The death of a near and dear person, whether family or friends, can impact children and may result in numerous questions from them, irrespective of age. Here are some tips on how Indian parents can help children navigate through such a situation.
It is best to be honest and clear about death. It is a natural phenomenon and the earlier children learn to deal with it, the better. Do not cutoff the discussion. Irrespective of age, children observe, absorb and worry. A candid discussion that gives them as many answers as possible (for younger kids) or helps them find the the answers (older kids) will prevent any bottling up of this worry, which may eventually result in anxiety.
If it was a natural death, explain that the body like any other machine gets worn down and stops working. In later discussions (not the first one), it maybe worthwhile to point out the need for healthy living and eating habits, to take care of the body. Also, discuss how age has an impact on the body.
If there was a hospitalization prior to the death, highlight the fact that doctors did attempt to set right problems, and how some problems can be solved while others are insurmountable. In later discussions you maybe able to bring in other examples, and discuss why some problems can be set right while others could not be.
If there was an unnatural death like an accident, it is an occasion to discuss many ideas - luck, fairness, crime etc., depending on the cause.
In all cases, use a consistent term to describe the phenomenon. "Death" is one choice for the term. If you wish to weave in religion or spirituality into the discussion, you can substitute another term like "Returned to God". But pick a term that does not have an everyday feel (example - "long sleep"). Younger children in particular may be more scared by everyday terms. Whatever term you pick, use it consistently and with an air of finality. Younger children (below 10 years) may not fully understand that death is irreversible, but the air of finality that you convey will help allay any fears they have.
Sometimes, you will not have the answers. For example, an often asked question is "Where have they gone? What happens to them?". In some cases, parents choose to give religious and spiritual explanations. In other cases, parents may give more rational explanations. But if you choose not to do either, a plain answer "I do not know myself" maybe better than a long winded unclear answer.
For the first set of questions, especially for younger kids, it is best to give crisp, direct answers. Do not answer more than what the question was. There will be a time for deeper answers. The younger the children are, the less their ability to process through any layered explanations that are too complex.
It is important that children understand that death is a normal part of life. While being consistent and clear, parents should convey the impression that death is a normal event. This maybe very difficult, if you are grieving yourself.
Strong demonstrations of grief can leave a significant impression on children. Years later, they may recount, what they witnessed. As a parent, if your child witnesses this, explain to them about the sudden sadness a death causes. Teach them that time will heal all sadness. Use the example of a wound or injury that they or their friends had. Draw a parallel to how the injury caused them pain first, causing them to cry and then over time, it was healed.
Do not feel guilty about mourning or demonstrating grief in front of your children. Grief is natural and even you need to express it. But especially, with younger kids, you should proactively explain why you demonstrated grief.
Children of this age may not fully understand the finality of death. So they may keep asking when the person who died will come back. You may have to repeat yourself many times to them, stating that the person is gone. Do not get angry or upset, and do not change your message. Keep reiterating it to them.

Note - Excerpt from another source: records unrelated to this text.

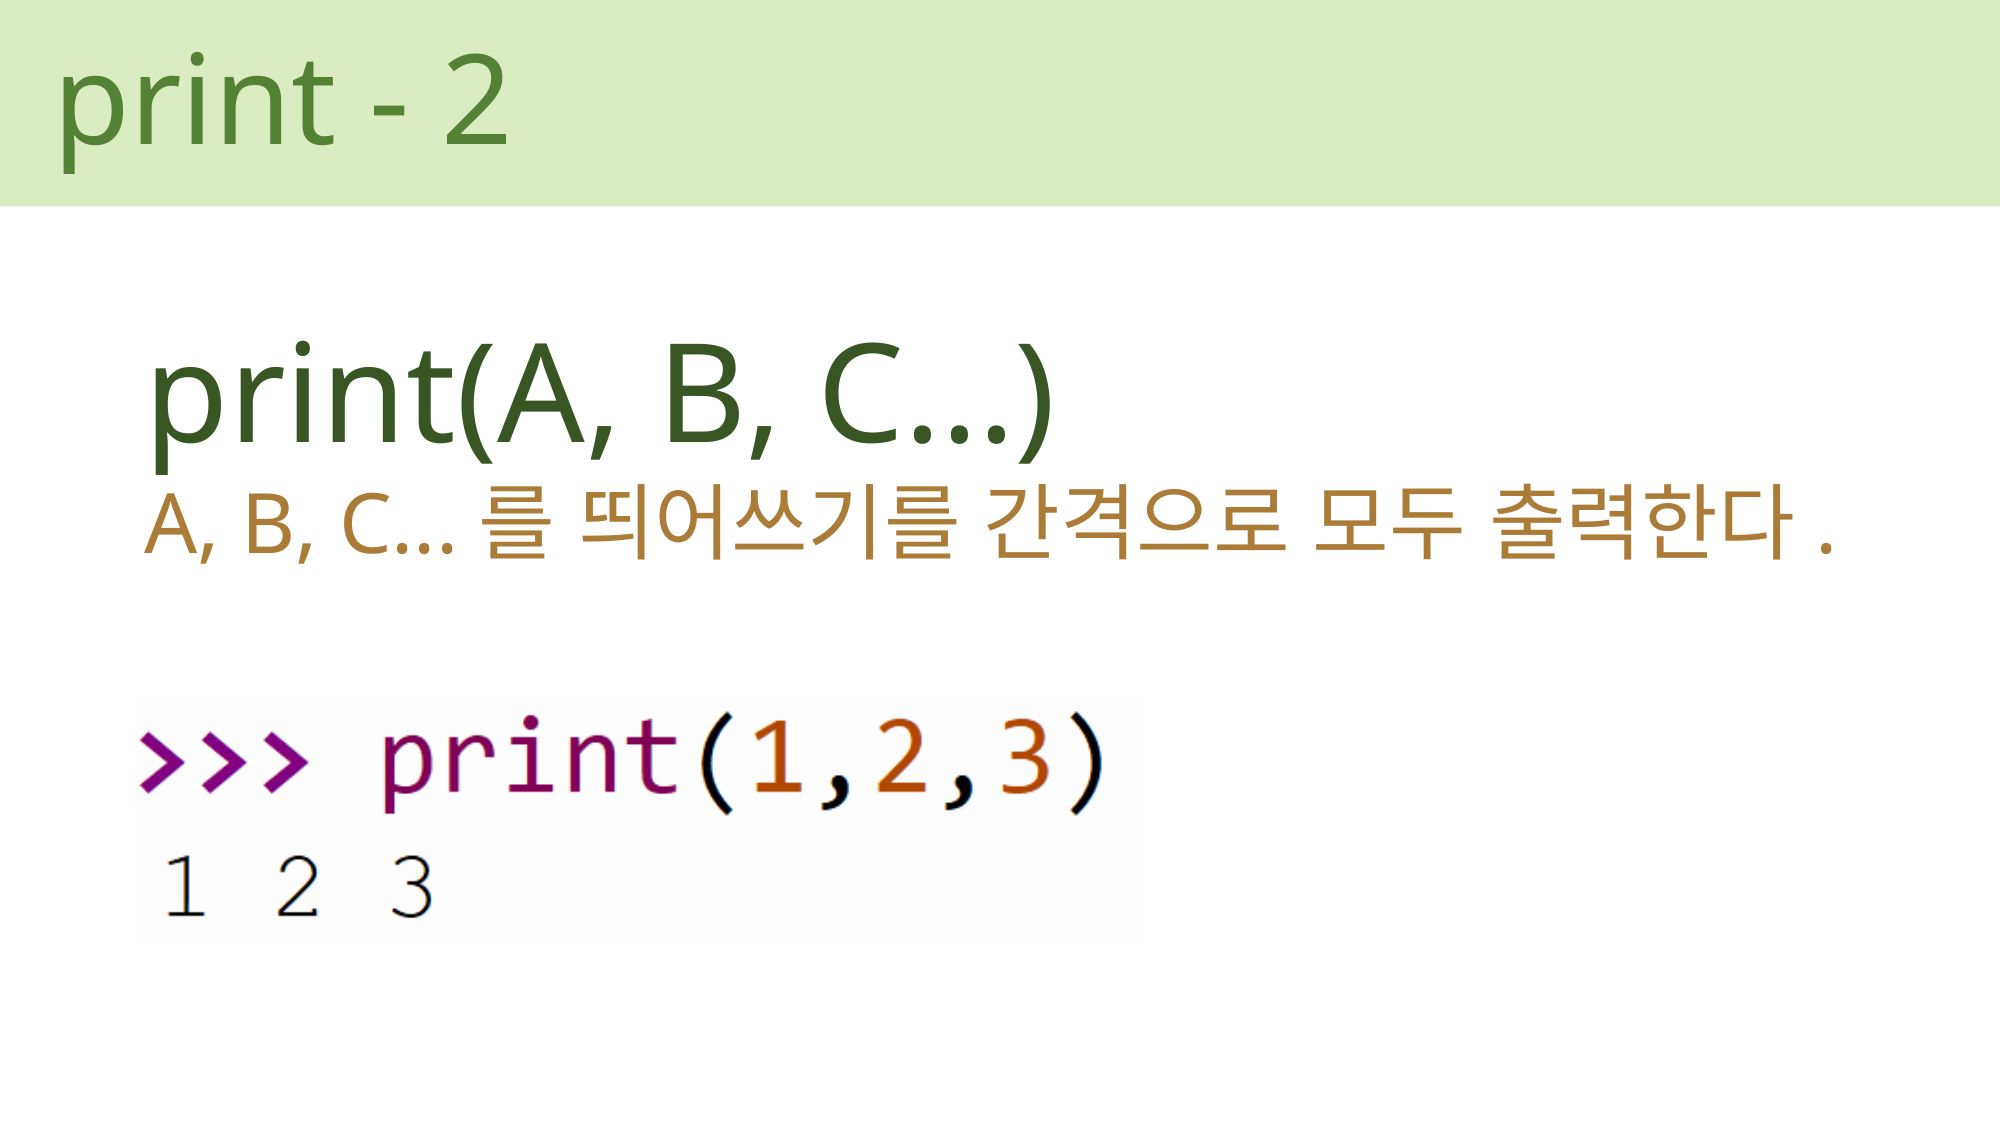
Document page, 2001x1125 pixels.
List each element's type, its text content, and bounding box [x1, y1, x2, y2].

picture [135, 701, 1140, 940]
text_box print - 2 [38, 12, 1861, 178]
text_box [0, 0, 2000, 207]
text_box print(A, B, C...) A, B, C...를 띄어쓰기를 간격으로 모두 출력한다. [129, 297, 1915, 578]
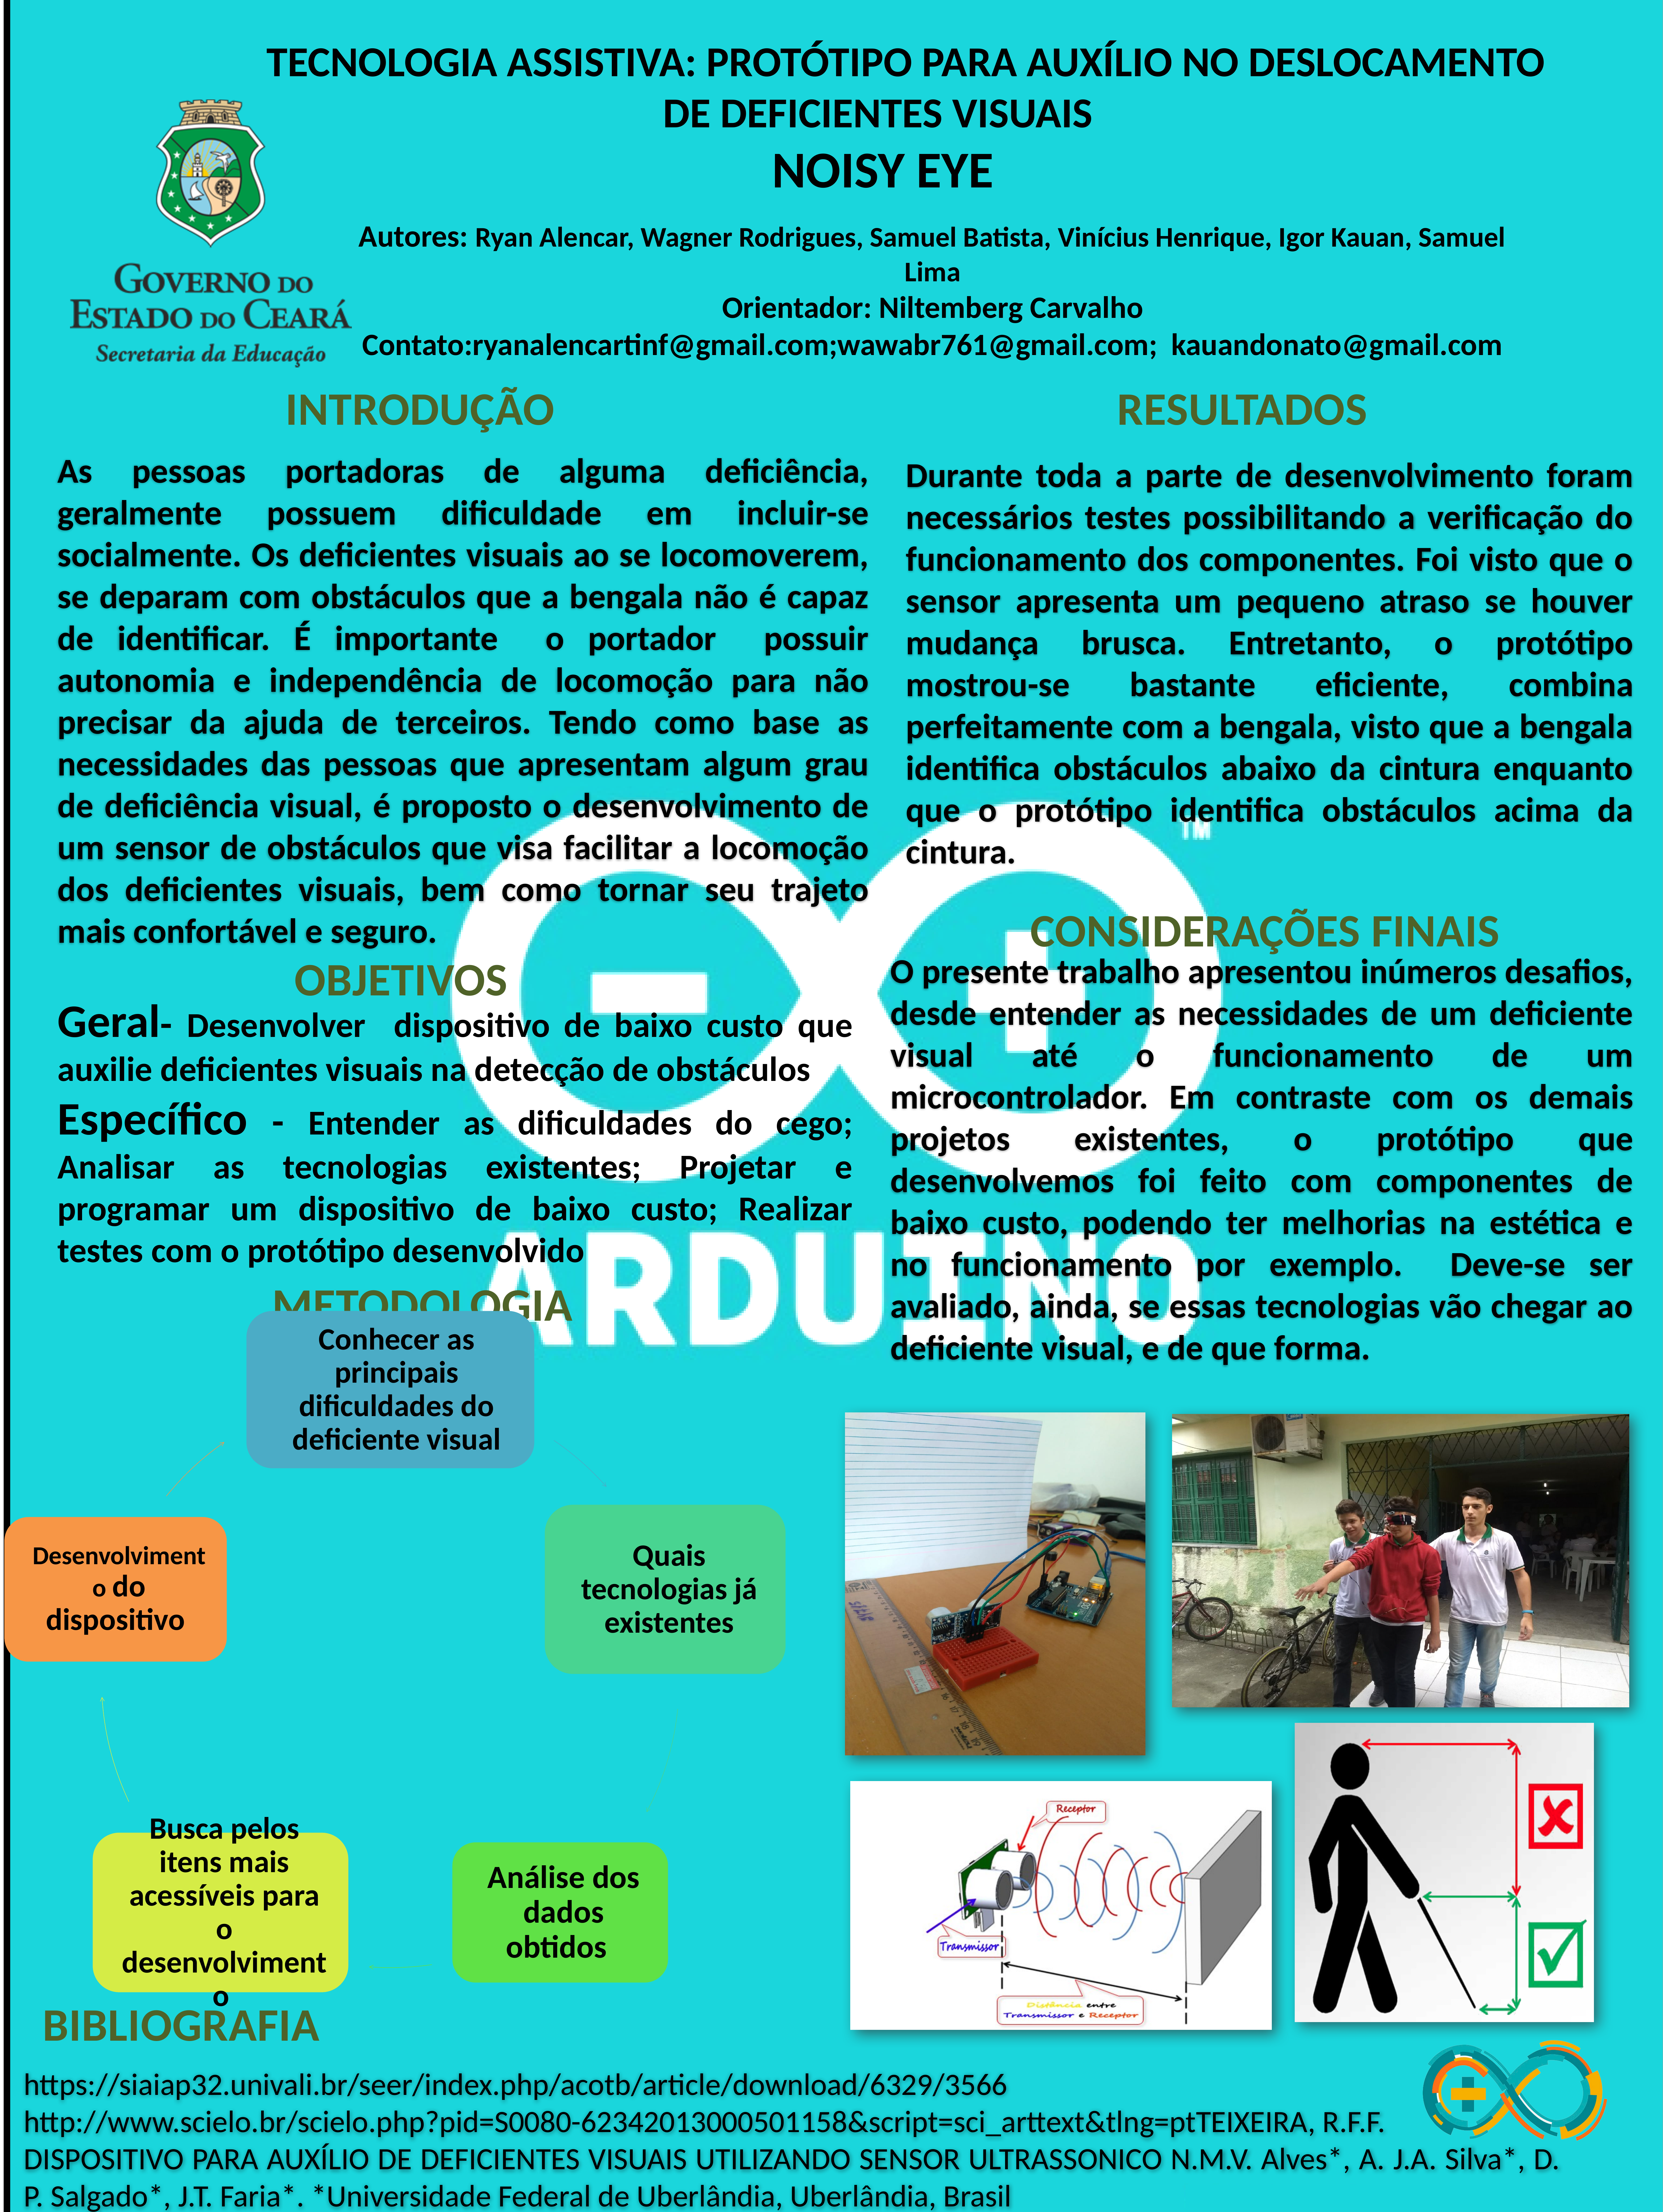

Older children, like teens, may reflect more on the meaning of life and death. Depending on their needs, parents should engage in a more mature conversation with them. Another source that may help are books. You can visit the local bookstore with them and get them some books that explore life and death, thus allowing them to learn on their own. At this age, they are seeking answers but not from their parents. The best role for parents is to be facilitators or navigators in their search for answers.
For a few weeks or months after a death, parents should watch their children's behaviour for any irrational fears. For example, some children may not want to visit a doctor while others may suddenly not want to sleep alone. In these cases, encourage conversation and questions from your children. Do not bring up the death, unless they do. The goal of the conversation is to let your children talk and slowly express their fears and sort it out themselves.
Really young children (up to 8 years) may worry about whether you will leave them and may often ask you if you will.
Depending on your beliefs, you can weave in religion and spirituality into all the conversations and explanations. With younger children, be careful not to use any scary imagery (demons, devil etc.,). With the older children (especially teens), depending on your beliefs, concepts like heaven, hell, rebirth etc., are great discussion points.
If you follow a lot of rituals and ceremonies, do expect to get a lot of questions about them. When trying to find the answers, you may find you are learning more also.